L’uomo spesso risultava confuso o svenuto e allora l’amico fedele s’impegnava per rianimarne i sensi e farlo rinvenire leccandone il viso con forza. Poi paziente s’accucciava ai suoi piedi aspettando che Alberto tornasse vigile. Dal canto suo Alberto nei momenti di lucidità trascorreva tutto il proprio tempo col nobile cane portandolo a passeggiare nello spazioso e verde parco sotto casa fino al giorno in cui al loro ritorno trovarono ad attenderli un inviato dell’Ufficio Giudiziario che affiggeva alla porta un cartello con numero e indirizzo cui rivolgersi nel caso si volesse partecipare all’asta giudiziaria per l’acquisto dell’immobile. Alberto si finse un condomino disinteressato, raggiunse il quarto piano seguito di malavoglia da Leòn, si accoccolò sul pianerottolo delle scale con la testa tra le gambe e pianse in silenzio.
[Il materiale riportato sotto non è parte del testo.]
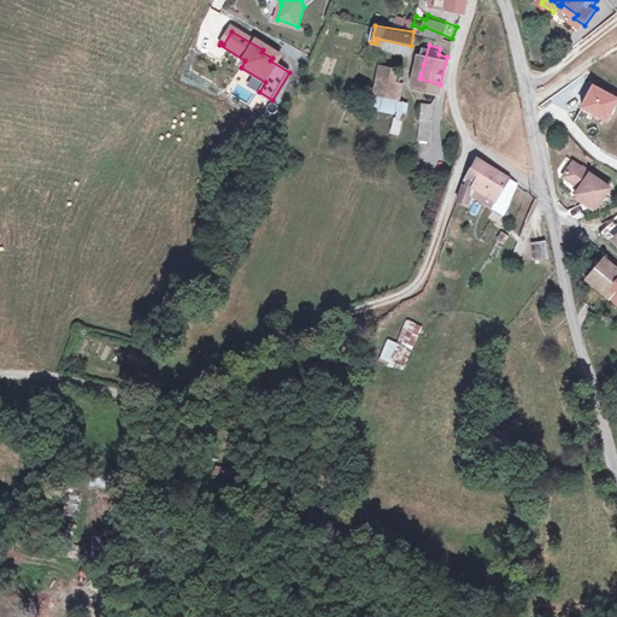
[(398,66),(388,64),(387,66),(381,90),(392,93),(395,78),(398,66)]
Ora Alberto alza gli occhi al cielo pregando che la notte non sorprenda la città calando il proprio manto nevoso. Sconsolato carezza la grossa testa del suo Leòn e pensa che in fondo è fortunato ad avere quell’angelo peloso al fianco perché sa che ci sarà sempre nel bene e nel male. Leòn non ha mai cambiato l’amore che provava per lui nemmeno quando si sono ritrovati a frugare tra gli scarti sul retro dei ristoranti per placare i crampi allo stomaco e Alberto ricambiava quella lealtà felice di vedere il bel cane scodinzolare alla vista d’un piccolo bottino saporito.
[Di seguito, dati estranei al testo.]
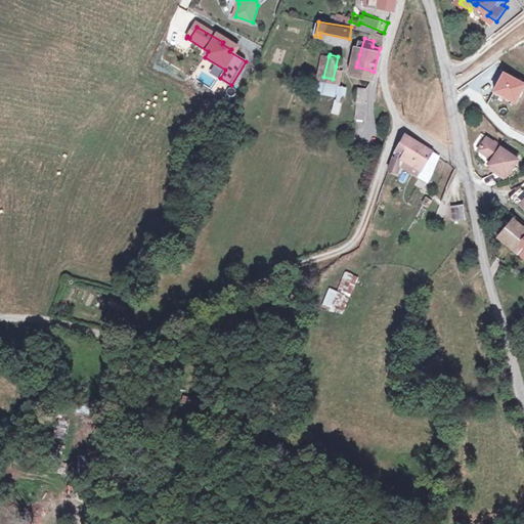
[(317,75),(323,77),(329,56),(321,55),(317,75)]
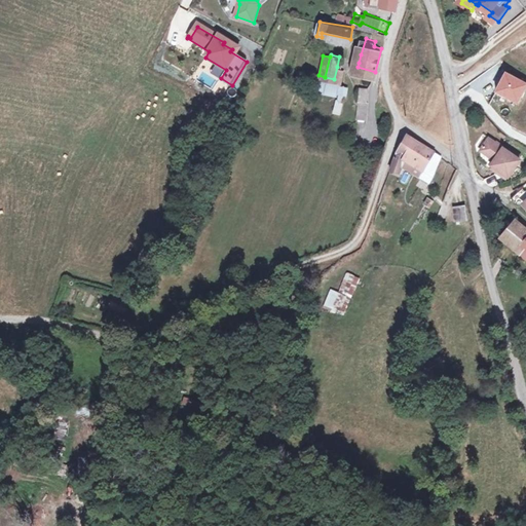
[(343,68),(337,67),(334,79),(341,80),(343,68)]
L’inverno ogni giorno era un miracolo sopravvivere alle temperature pungenti, si riparavano nella metropolitana o alla stazione ferroviaria ma la notte erano in balia della sorte. I centri che accoglievano i senzatetto offrendo loro un pasto caldo, un bagno rigenerante e un comodo giaciglio non accettavano animali per questioni di igiene e Alberto non poteva abbandonare il suo inseparabile compagno di vita così preferiva soffrire insieme a lui che mai l’avrebbe lasciato solo. L’estate la vita era più facile, si abbeveravano e si rinfrescavano nei pressi delle fontanelle dei parchi e la notte le stelle tenevano loro compagnia.

“Leòn, vieni qui! Ecco da bravo amico mio, stringiamoci così ci scaldiamo un poco”. Un cartone per coperta e per riscaldare gli animi un grande dolcissimo cuor di Leòn.